DESCRIPTION OF THE TASK:
Show each line of the data below that contains the word "attractive".

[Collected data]
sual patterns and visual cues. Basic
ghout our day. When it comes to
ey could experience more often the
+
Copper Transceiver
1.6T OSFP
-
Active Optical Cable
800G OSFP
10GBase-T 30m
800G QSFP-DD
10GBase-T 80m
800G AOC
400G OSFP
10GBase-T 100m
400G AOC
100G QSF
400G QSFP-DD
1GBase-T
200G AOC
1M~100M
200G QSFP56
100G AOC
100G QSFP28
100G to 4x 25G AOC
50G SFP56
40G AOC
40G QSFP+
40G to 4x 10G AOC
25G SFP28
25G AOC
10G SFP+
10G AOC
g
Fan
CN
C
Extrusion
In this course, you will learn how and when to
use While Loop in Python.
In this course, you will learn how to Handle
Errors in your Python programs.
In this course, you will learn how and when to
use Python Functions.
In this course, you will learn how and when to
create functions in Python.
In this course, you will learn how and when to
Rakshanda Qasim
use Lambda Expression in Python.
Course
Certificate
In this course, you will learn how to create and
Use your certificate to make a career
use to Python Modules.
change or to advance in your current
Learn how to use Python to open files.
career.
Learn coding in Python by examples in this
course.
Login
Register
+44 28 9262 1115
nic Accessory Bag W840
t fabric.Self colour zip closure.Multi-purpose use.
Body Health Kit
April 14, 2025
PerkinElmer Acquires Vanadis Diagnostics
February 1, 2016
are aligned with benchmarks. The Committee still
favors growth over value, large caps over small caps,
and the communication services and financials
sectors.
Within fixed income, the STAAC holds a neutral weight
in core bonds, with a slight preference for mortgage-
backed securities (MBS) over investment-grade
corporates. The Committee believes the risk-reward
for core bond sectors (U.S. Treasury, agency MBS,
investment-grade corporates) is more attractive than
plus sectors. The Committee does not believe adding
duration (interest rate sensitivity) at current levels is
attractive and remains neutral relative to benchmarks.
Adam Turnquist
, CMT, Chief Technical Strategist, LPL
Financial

YOUR RESPONSE:
investment-grade corporates) is more attractive than
attractive and remains neutral relative to benchmarks.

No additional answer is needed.